* [PROMPT] When you reach the line containing "left eye: (1057, 759)" in the entries below, start writing out each line exactly, and stop after the line containing "right wrist: (1151, 609)".
=======
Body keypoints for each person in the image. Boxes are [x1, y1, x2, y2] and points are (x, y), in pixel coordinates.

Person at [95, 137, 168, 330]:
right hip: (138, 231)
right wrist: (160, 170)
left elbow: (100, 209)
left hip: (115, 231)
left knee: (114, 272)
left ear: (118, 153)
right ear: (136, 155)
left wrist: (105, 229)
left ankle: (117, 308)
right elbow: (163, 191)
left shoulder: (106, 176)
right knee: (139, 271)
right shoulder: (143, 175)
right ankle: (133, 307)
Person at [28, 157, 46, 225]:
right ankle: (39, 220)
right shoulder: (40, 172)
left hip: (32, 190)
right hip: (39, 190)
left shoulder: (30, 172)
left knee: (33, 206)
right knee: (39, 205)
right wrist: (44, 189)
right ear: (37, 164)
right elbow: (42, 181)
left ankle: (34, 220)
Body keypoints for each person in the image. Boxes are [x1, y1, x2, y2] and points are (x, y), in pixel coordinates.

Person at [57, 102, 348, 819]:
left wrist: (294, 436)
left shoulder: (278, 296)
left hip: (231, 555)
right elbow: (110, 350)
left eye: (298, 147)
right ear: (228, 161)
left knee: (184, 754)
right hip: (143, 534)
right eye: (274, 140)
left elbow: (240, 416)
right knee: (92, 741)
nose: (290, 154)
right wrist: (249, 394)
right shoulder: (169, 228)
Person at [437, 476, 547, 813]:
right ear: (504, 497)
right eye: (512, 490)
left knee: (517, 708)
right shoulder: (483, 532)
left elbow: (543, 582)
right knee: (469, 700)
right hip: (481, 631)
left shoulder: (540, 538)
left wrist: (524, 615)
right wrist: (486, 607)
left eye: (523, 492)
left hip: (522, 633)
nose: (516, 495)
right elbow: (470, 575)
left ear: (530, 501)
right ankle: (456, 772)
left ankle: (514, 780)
=======
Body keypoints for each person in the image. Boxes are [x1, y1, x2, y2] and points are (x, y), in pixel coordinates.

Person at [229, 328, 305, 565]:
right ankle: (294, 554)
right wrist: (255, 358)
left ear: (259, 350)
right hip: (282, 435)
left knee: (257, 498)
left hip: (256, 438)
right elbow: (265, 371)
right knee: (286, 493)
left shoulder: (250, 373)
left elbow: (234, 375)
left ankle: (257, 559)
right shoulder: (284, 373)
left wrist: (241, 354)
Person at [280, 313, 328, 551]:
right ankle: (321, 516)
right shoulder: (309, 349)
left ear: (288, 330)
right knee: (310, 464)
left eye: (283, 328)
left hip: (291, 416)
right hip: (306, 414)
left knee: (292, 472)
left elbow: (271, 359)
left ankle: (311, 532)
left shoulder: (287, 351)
=======
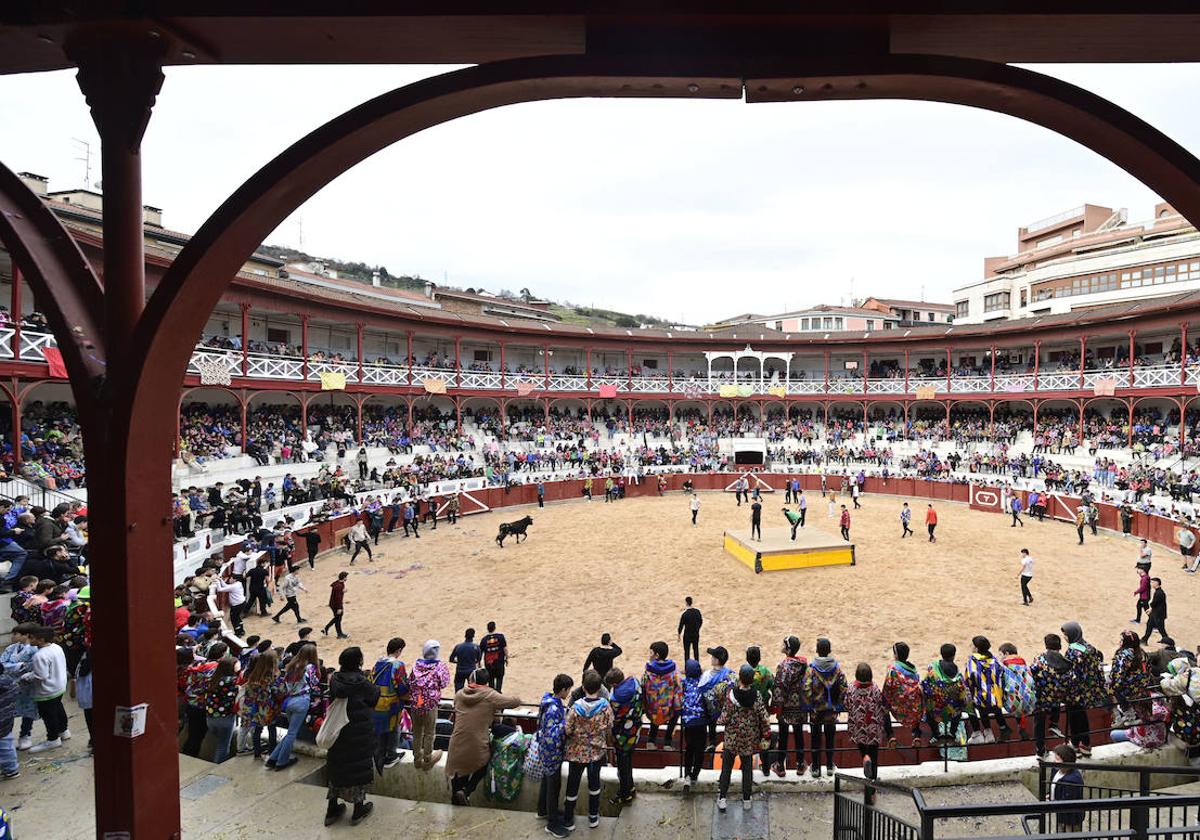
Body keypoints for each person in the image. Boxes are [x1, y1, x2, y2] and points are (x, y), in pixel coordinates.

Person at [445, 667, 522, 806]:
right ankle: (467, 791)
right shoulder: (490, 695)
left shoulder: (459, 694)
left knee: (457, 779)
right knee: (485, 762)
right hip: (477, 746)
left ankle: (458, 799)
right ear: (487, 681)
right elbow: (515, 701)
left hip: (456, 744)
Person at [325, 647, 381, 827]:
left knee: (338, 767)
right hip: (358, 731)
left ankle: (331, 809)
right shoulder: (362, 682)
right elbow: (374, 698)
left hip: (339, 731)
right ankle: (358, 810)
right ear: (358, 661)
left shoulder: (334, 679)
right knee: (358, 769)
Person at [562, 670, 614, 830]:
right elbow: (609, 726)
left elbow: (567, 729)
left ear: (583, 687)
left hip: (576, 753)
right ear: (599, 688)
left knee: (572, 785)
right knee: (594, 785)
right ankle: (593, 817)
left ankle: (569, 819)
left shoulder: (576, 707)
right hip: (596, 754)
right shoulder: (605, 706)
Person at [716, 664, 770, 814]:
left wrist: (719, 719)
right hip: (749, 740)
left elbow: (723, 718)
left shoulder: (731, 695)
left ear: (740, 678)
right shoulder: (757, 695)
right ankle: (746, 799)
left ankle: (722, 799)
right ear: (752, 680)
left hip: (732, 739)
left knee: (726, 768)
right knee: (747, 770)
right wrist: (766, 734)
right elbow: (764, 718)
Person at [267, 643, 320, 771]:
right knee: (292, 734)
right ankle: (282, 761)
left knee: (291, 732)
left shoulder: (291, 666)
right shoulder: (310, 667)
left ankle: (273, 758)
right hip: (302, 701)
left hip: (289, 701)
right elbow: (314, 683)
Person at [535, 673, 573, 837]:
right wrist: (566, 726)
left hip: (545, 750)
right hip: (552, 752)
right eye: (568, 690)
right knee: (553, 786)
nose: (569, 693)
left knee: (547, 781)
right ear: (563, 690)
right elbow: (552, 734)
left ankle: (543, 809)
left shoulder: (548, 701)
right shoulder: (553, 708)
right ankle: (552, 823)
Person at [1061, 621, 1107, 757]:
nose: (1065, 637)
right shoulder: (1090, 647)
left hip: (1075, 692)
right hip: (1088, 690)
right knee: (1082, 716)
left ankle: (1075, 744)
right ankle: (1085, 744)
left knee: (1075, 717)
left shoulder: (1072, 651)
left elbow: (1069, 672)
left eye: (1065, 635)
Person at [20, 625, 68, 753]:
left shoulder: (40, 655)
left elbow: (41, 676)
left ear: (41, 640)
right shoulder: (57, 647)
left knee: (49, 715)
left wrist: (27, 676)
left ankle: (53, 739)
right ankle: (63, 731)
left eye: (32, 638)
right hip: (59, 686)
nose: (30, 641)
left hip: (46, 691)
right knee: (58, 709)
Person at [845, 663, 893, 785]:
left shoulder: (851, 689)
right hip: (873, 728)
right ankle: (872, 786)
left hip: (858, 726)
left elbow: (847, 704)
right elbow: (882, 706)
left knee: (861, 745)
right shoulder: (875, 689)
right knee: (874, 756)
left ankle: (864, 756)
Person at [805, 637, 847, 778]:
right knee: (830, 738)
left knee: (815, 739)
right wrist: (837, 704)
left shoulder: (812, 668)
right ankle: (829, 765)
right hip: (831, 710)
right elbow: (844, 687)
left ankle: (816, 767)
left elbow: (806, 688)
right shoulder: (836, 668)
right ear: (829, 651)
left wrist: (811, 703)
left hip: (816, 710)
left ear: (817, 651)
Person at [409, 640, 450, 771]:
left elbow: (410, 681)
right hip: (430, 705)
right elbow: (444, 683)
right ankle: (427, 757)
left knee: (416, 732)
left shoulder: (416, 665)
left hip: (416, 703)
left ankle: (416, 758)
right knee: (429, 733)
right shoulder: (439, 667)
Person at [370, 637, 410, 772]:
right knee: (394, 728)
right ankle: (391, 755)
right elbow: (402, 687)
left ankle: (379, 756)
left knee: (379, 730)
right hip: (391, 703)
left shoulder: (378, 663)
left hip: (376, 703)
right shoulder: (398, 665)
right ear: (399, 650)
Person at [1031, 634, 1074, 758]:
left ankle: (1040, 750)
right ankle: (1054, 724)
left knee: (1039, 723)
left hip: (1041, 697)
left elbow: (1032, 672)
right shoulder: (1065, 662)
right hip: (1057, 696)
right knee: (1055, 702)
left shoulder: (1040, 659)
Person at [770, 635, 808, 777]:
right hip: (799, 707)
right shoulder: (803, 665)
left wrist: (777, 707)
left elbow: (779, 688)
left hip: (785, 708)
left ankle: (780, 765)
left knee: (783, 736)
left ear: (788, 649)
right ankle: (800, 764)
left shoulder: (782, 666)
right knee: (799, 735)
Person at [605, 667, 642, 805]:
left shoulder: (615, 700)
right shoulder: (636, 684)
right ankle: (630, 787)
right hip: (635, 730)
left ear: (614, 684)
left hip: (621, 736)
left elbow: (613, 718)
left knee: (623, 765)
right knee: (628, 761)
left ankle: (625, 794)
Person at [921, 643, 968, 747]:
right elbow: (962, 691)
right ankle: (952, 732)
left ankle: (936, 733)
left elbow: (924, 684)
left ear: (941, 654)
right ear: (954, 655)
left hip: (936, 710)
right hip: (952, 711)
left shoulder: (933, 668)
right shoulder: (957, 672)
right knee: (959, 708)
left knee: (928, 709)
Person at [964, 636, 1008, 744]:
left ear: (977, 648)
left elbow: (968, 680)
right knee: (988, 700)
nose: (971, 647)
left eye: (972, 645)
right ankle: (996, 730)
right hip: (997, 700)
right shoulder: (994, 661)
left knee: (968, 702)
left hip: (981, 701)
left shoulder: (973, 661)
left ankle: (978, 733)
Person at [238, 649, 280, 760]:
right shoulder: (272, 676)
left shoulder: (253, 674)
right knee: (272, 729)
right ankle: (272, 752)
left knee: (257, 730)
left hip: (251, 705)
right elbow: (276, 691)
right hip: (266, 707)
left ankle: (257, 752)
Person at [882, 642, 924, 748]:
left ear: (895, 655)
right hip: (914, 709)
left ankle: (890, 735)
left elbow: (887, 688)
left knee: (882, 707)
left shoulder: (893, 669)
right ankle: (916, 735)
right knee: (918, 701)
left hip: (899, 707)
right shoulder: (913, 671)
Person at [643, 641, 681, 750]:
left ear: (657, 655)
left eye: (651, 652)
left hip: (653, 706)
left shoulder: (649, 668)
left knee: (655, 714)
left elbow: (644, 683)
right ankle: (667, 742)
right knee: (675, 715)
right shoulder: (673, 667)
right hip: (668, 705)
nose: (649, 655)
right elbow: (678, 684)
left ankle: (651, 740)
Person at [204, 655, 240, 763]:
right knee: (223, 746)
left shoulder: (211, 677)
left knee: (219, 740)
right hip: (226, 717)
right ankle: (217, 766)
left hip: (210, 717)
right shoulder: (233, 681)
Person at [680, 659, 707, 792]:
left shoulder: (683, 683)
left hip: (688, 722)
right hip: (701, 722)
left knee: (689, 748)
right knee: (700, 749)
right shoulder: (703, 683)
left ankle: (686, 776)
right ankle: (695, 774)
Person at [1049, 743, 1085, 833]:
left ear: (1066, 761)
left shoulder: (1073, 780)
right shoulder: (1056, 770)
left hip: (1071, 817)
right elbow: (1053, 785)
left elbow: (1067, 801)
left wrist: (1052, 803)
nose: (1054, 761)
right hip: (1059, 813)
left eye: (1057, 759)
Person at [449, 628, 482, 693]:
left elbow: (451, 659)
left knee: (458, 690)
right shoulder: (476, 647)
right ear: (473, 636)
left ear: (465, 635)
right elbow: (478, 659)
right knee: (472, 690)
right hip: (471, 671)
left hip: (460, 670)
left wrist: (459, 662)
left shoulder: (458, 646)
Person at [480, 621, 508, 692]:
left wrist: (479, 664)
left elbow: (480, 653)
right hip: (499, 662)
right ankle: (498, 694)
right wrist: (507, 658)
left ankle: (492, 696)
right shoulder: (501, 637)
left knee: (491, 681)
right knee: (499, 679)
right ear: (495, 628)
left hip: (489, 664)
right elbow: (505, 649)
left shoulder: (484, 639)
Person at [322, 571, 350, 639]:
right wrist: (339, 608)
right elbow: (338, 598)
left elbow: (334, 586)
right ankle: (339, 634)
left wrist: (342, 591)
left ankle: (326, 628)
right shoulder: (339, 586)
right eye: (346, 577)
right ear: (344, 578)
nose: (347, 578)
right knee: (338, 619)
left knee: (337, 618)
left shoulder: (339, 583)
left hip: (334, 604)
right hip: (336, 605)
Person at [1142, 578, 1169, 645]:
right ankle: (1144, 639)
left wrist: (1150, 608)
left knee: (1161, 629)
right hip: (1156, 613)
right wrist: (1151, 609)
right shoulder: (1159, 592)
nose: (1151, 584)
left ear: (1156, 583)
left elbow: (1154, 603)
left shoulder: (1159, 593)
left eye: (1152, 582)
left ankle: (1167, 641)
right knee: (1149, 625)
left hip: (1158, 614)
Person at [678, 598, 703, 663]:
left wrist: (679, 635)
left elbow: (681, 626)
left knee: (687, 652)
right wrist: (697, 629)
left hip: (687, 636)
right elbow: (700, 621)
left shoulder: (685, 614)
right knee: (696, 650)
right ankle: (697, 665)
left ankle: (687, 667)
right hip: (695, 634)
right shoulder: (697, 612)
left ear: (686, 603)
=======
* [WRITTEN SOLUTION]
left eye: (1057, 759)
Person at [449, 628, 482, 693]:
left elbow: (451, 659)
left knee: (458, 690)
right shoulder: (476, 647)
right ear: (473, 636)
left ear: (465, 635)
right elbow: (478, 659)
right knee: (472, 690)
right hip: (471, 671)
left hip: (460, 670)
left wrist: (459, 662)
left shoulder: (458, 646)
Person at [480, 621, 508, 692]:
left wrist: (479, 664)
left elbow: (480, 653)
right hip: (499, 662)
right ankle: (498, 694)
right wrist: (507, 658)
left ankle: (492, 696)
right shoulder: (501, 637)
left knee: (491, 681)
right knee: (499, 679)
right ear: (495, 628)
left hip: (489, 664)
right elbow: (505, 649)
left shoulder: (484, 639)
Person at [322, 571, 350, 639]:
right wrist: (339, 608)
right elbow: (338, 598)
left elbow: (334, 586)
right ankle: (339, 634)
left wrist: (342, 591)
left ankle: (326, 628)
right shoulder: (339, 586)
right eye: (346, 577)
right ear: (344, 578)
nose: (347, 578)
right knee: (338, 619)
left knee: (337, 618)
left shoulder: (339, 583)
left hip: (334, 604)
right hip: (336, 605)
Person at [1142, 578, 1169, 645]:
right ankle: (1144, 639)
left wrist: (1150, 608)
left knee: (1161, 629)
right hip: (1156, 613)
right wrist: (1151, 609)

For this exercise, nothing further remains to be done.